> **RECORDS FOR THE EXERCISE**

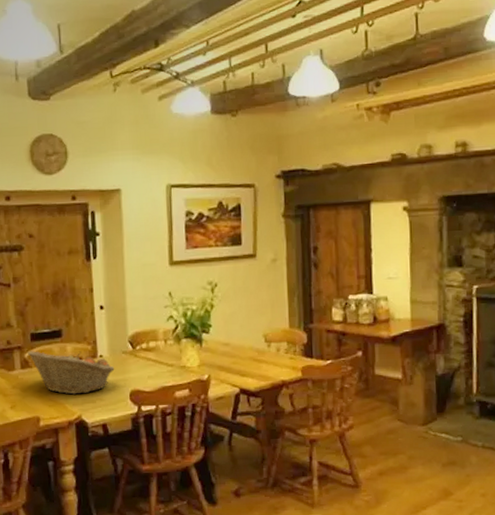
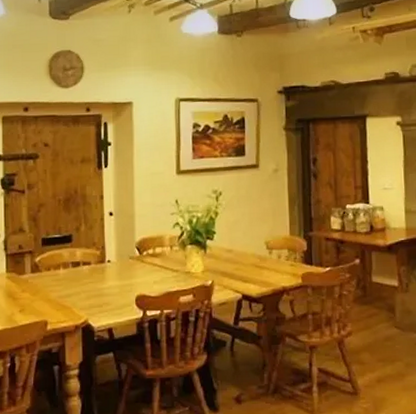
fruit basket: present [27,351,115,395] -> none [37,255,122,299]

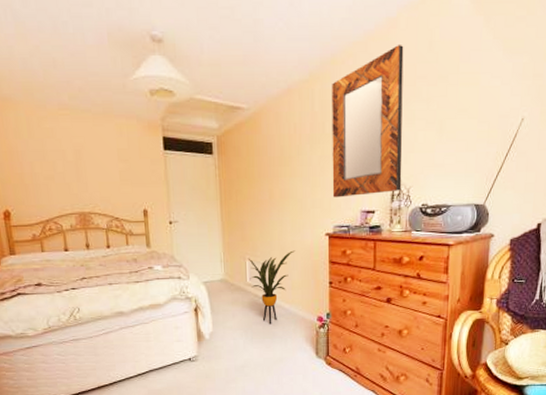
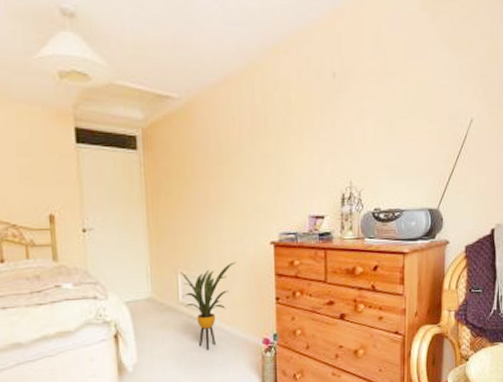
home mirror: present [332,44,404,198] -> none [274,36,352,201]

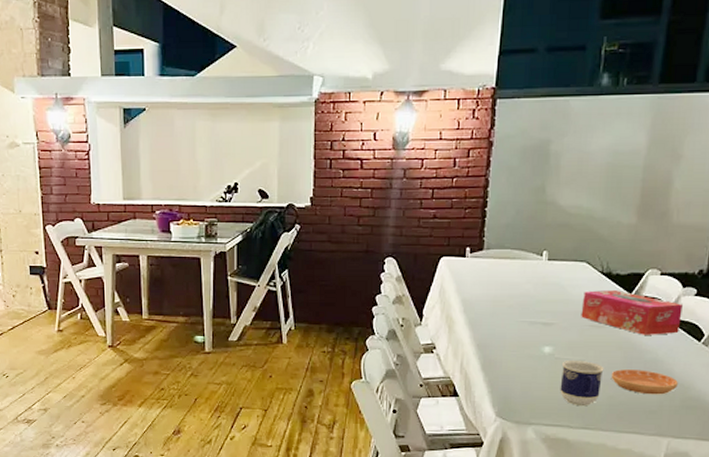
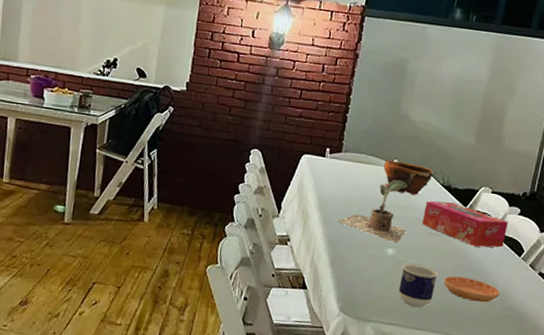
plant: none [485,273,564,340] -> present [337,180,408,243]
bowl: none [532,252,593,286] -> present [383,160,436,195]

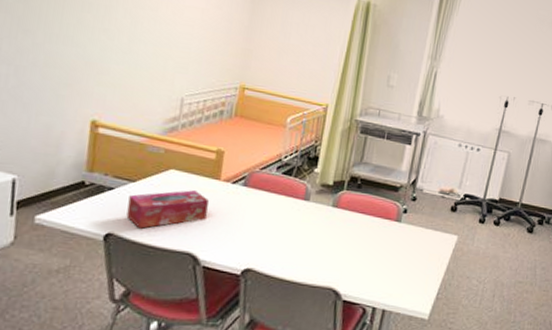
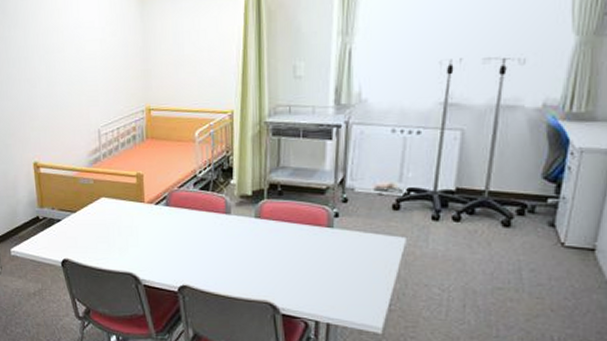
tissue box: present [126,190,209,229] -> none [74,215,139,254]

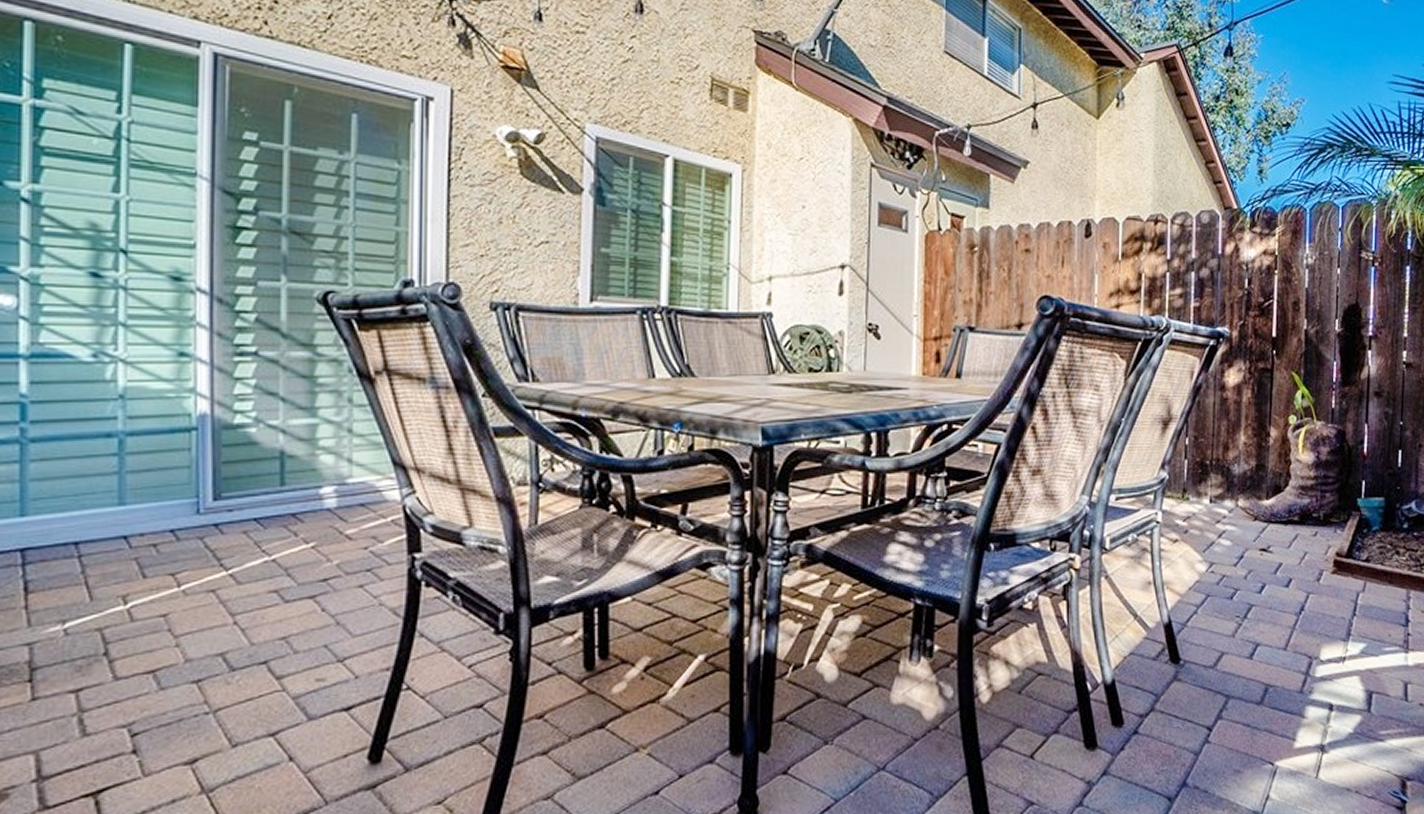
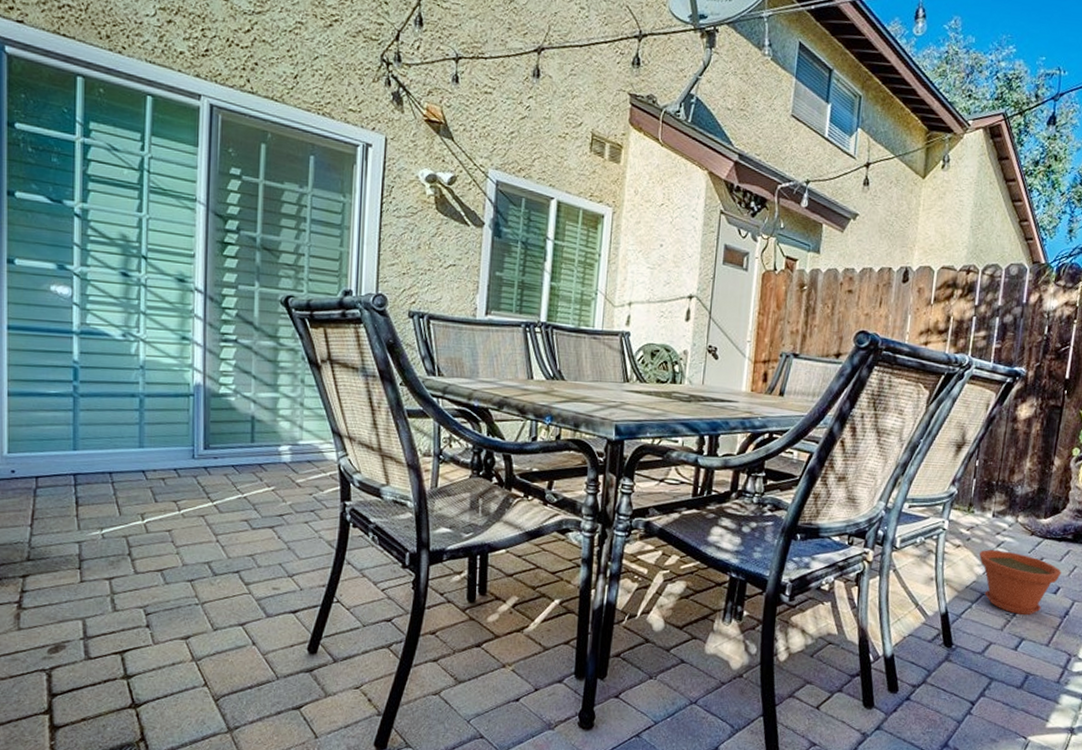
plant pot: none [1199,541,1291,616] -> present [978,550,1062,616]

--

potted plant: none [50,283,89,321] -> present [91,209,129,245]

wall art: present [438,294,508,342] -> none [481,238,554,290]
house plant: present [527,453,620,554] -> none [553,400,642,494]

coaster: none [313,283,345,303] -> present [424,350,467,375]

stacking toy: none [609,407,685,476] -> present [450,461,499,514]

* * *

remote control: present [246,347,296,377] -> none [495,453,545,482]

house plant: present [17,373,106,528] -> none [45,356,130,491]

> **AIM OF THE TASK**
With pictures omitted, repeat the entries above word for word from the line holding "tissue box: present" down to the line holding "plant pot: none", keeping both of those lines.

> **OUTPUT BELOW**
tissue box: present [126,190,209,229] -> none [74,215,139,254]

plant pot: none [1199,541,1291,616] -> present [978,550,1062,616]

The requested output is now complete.